ЗАДАЧА ->
Выведите все строки приведённых ниже данных без единого изменения.

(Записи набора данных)
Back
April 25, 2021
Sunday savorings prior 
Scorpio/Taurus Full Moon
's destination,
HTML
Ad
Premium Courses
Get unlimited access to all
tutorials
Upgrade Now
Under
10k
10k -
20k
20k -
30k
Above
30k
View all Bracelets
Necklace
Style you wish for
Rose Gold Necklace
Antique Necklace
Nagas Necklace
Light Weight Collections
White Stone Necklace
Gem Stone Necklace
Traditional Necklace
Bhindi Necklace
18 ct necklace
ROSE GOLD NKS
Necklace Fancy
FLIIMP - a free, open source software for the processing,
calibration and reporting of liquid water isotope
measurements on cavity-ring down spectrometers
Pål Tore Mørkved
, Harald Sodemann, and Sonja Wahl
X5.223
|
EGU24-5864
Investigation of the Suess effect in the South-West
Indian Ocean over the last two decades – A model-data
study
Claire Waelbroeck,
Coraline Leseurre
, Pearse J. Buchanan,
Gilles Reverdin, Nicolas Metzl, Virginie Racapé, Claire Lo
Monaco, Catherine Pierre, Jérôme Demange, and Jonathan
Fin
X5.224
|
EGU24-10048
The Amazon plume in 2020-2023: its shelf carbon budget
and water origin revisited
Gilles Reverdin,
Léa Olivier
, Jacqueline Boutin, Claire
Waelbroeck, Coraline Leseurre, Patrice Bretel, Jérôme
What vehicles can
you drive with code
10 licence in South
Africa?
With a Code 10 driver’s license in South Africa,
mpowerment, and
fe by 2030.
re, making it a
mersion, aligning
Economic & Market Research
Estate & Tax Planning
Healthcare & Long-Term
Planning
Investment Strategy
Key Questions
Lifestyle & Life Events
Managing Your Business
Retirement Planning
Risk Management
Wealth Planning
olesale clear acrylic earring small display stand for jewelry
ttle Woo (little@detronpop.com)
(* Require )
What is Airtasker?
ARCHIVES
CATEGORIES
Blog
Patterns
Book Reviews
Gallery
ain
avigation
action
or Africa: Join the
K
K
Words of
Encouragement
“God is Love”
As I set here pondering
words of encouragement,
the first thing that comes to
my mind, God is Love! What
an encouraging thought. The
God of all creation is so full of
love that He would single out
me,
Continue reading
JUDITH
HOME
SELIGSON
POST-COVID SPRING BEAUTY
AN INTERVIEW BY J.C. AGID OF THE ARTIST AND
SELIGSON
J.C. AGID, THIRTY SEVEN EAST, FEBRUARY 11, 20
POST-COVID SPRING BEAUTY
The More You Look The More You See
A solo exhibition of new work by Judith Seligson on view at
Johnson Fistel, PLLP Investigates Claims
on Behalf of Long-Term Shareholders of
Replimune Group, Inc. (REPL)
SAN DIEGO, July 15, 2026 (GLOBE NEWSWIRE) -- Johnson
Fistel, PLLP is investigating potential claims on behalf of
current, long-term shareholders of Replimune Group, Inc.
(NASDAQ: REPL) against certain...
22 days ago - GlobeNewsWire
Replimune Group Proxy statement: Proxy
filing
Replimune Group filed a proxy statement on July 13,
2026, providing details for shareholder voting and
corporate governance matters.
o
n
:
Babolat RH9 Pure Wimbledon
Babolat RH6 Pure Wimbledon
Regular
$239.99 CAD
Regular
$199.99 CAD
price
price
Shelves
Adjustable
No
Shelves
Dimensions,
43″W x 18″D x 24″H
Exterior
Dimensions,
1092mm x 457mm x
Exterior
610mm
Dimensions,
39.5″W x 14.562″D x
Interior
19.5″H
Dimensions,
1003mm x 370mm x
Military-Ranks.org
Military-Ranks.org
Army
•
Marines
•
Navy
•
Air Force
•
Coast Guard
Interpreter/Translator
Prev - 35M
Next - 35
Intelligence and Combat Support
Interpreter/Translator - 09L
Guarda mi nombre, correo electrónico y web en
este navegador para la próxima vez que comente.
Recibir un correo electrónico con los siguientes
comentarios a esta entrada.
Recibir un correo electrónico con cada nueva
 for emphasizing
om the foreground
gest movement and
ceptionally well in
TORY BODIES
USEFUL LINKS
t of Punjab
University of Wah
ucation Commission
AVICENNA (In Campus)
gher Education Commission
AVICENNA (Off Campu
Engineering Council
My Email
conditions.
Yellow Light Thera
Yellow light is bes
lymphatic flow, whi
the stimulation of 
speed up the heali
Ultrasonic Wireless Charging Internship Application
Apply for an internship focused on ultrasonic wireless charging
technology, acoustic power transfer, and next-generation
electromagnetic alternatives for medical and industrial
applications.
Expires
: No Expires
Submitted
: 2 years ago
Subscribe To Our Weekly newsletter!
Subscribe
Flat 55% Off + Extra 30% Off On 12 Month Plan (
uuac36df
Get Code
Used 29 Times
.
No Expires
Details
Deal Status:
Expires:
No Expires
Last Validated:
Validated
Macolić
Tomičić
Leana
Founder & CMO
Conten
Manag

РЕШЕНИЕ ->
Back
April 25, 2021
Sunday savorings prior 
Scorpio/Taurus Full Moon
's destination,
HTML
Ad
Premium Courses
Get unlimited access to all
tutorials
Upgrade Now
Under
10k
10k -
20k
20k -
30k
Above
30k
View all Bracelets
Necklace
Style you wish for
Rose Gold Necklace
Antique Necklace
Nagas Necklace
Light Weight Collections
White Stone Necklace
Gem Stone Necklace
Traditional Necklace
Bhindi Necklace
18 ct necklace
ROSE GOLD NKS
Necklace Fancy
FLIIMP - a free, open source software for the processing,
calibration and reporting of liquid water isotope
measurements on cavity-ring down spectrometers
Pål Tore Mørkved
, Harald Sodemann, and Sonja Wahl
X5.223
|
EGU24-5864
Investigation of the Suess effect in the South-West
Indian Ocean over the last two decades – A model-data
study
Claire Waelbroeck,
Coraline Leseurre
, Pearse J. Buchanan,
Gilles Reverdin, Nicolas Metzl, Virginie Racapé, Claire Lo
Monaco, Catherine Pierre, Jérôme Demange, and Jonathan
Fin
X5.224
|
EGU24-10048
The Amazon plume in 2020-2023: its shelf carbon budget
and water origin revisited
Gilles Reverdin,
Léa Olivier
, Jacqueline Boutin, Claire
Waelbroeck, Coraline Leseurre, Patrice Bretel, Jérôme
What vehicles can
you drive with code
10 licence in South
Africa?
With a Code 10 driver’s license in South Africa,
mpowerment, and
fe by 2030.
re, making it a
mersion, aligning
Economic & Market Research
Estate & Tax Planning
Healthcare & Long-Term
Planning
Investment Strategy
Key Questions
Lifestyle & Life Events
Managing Your Business
Retirement Planning
Risk Management
Wealth Planning
olesale clear acrylic earring small display stand for jewelry
ttle Woo (little@detronpop.com)
(* Require )
What is Airtasker?
ARCHIVES
CATEGORIES
Blog
Patterns
Book Reviews
Gallery
ain
avigation
action
or Africa: Join the
K
K
Words of
Encouragement
“God is Love”
As I set here pondering
words of encouragement,
the first thing that comes to
my mind, God is Love! What
an encouraging thought. The
God of all creation is so full of
love that He would single out
me,
Continue reading
JUDITH
HOME
SELIGSON
POST-COVID SPRING BEAUTY
AN INTERVIEW BY J.C. AGID OF THE ARTIST AND
SELIGSON
J.C. AGID, THIRTY SEVEN EAST, FEBRUARY 11, 20
POST-COVID SPRING BEAUTY
The More You Look The More You See
A solo exhibition of new work by Judith Seligson on view at
Johnson Fistel, PLLP Investigates Claims
on Behalf of Long-Term Shareholders of
Replimune Group, Inc. (REPL)
SAN DIEGO, July 15, 2026 (GLOBE NEWSWIRE) -- Johnson
Fistel, PLLP is investigating potential claims on behalf of
current, long-term shareholders of Replimune Group, Inc.
(NASDAQ: REPL) against certain...
22 days ago - GlobeNewsWire
Replimune Group Proxy statement: Proxy
filing
Replimune Group filed a proxy statement on July 13,
2026, providing details for shareholder voting and
corporate governance matters.
o
n
:
Babolat RH9 Pure Wimbledon
Babolat RH6 Pure Wimbledon
Regular
$239.99 CAD
Regular
$199.99 CAD
price
price
Shelves
Adjustable
No
Shelves
Dimensions,
43″W x 18″D x 24″H
Exterior
Dimensions,
1092mm x 457mm x
Exterior
610mm
Dimensions,
39.5″W x 14.562″D x
Interior
19.5″H
Dimensions,
1003mm x 370mm x
Military-Ranks.org
Military-Ranks.org
Army
•
Marines
•
Navy
•
Air Force
•
Coast Guard
Interpreter/Translator
Prev - 35M
Next - 35
Intelligence and Combat Support
Interpreter/Translator - 09L
Guarda mi nombre, correo electrónico y web en
este navegador para la próxima vez que comente.
Recibir un correo electrónico con los siguientes
comentarios a esta entrada.
Recibir un correo electrónico con cada nueva
 for emphasizing
om the foreground
gest movement and
ceptionally well in
TORY BODIES
USEFUL LINKS
t of Punjab
University of Wah
ucation Commission
AVICENNA (In Campus)
gher Education Commission
AVICENNA (Off Campu
Engineering Council
My Email
conditions.
Yellow Light Thera
Yellow light is bes
lymphatic flow, whi
the stimulation of 
speed up the heali
Ultrasonic Wireless Charging Internship Application
Apply for an internship focused on ultrasonic wireless charging
technology, acoustic power transfer, and next-generation
electromagnetic alternatives for medical and industrial
applications.
Expires
: No Expires
Submitted
: 2 years ago
Subscribe To Our Weekly newsletter!
Subscribe
Flat 55% Off + Extra 30% Off On 12 Month Plan (
uuac36df
Get Code
Used 29 Times
.
No Expires
Details
Deal Status:
Expires:
No Expires
Last Validated:
Validated
Macolić
Tomičić
Leana
Founder & CMO
Conten
Manag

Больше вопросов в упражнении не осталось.